Resistente/Appellato: come in atti.
SVOLGIMENTO DEL PROCESSO
La Contribuente Ricorrente_1 ha impugnato dinnanzi a questa Corte di giustizia tributaria di II grado la sentenza n. 4073 del 22 pronunciata dalla Commissione Tributaria provinciale di Siracusa, sezione I.
Il primo Giudice ha rigettato il ricorso della contribuente la quale aveva dedotto l'illegittimità della sottoscrizione dell'Avviso di accertamento per Imu 2014 del Comune di Rosolini (cfr. sentenza di I grado in atti).

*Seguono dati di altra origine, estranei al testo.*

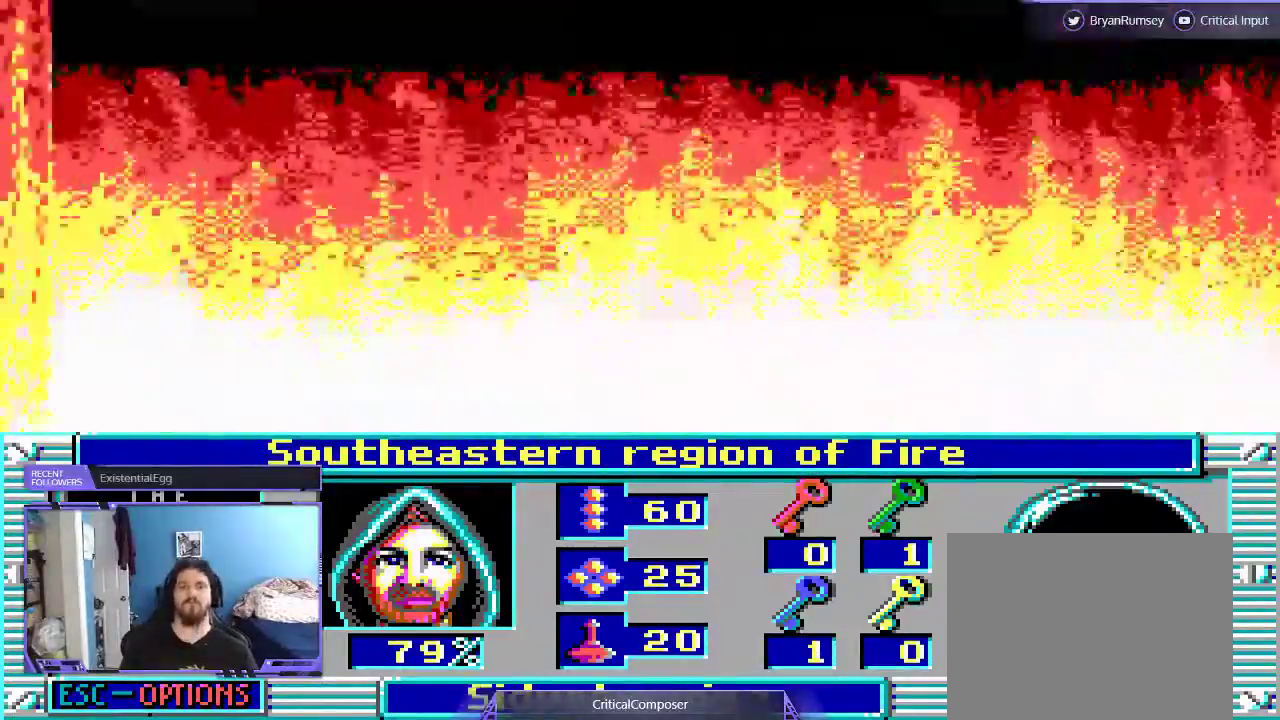
{"buttons": []}
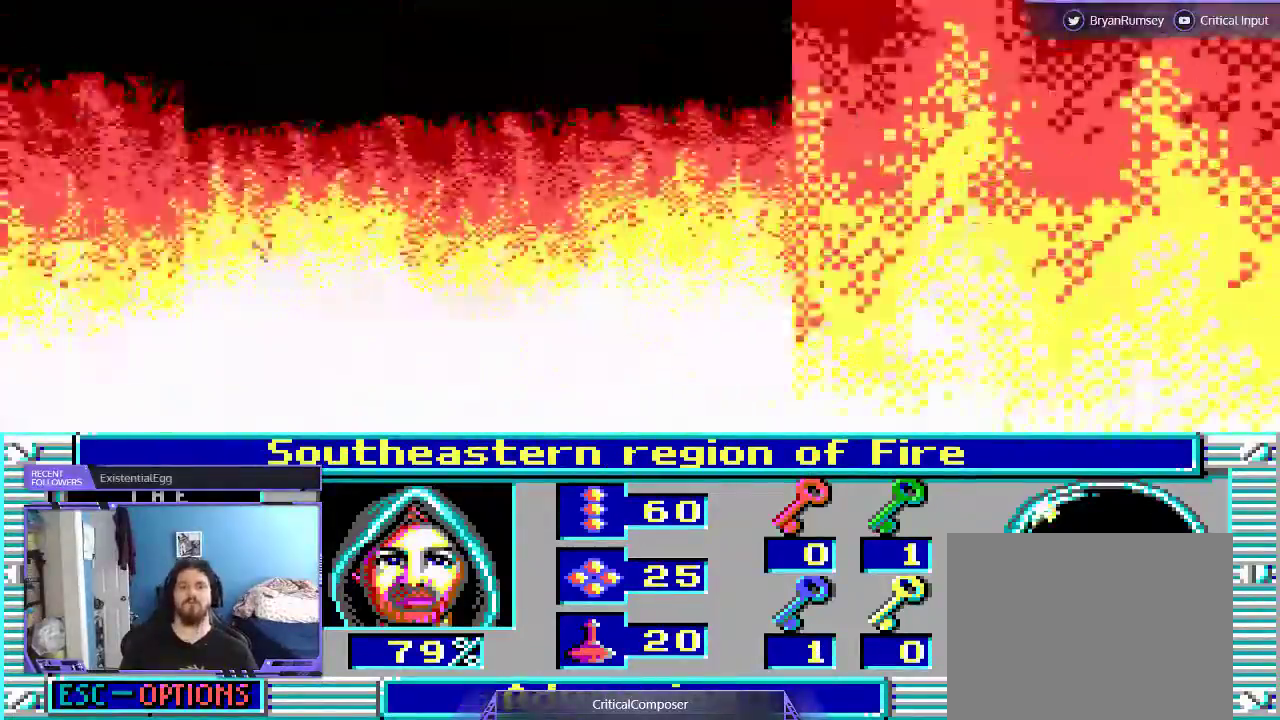
{"buttons": ["L2"], "events": [[500, "L2", "down"]]}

Ha dedotto che già nel ricorso introduttivo aveva eccepito la mancata indicazione della Determina dirigenziale che legittima la sostituzione della firma del funzionario con l'indicazione a stampa del nominativo del soggetto sottoscrittore (cfr. appello in atti).
Il Comune di Rosolini non si è costituito.
La controversia è stata sottoposta all'esame di questo Collegio nel corso dell'udienza odierna (cfr. verbale udienza).
MOTIVI DELLA DECISIONE
L'appello non è fondato.
1.- L'art. 1, c. 87 legge n. 549/1995 dispone che “ … la firma autografa prevista dalle norme che disciplinano i tributi regionali e locali sugli atti di liquidazione e di accertamento è sostituita dall'indicazione a stampa del nominativo del soggetto responsabile, nel caso che gli atti medesimi siano prodotti da sistemi informativi automatizzati..”.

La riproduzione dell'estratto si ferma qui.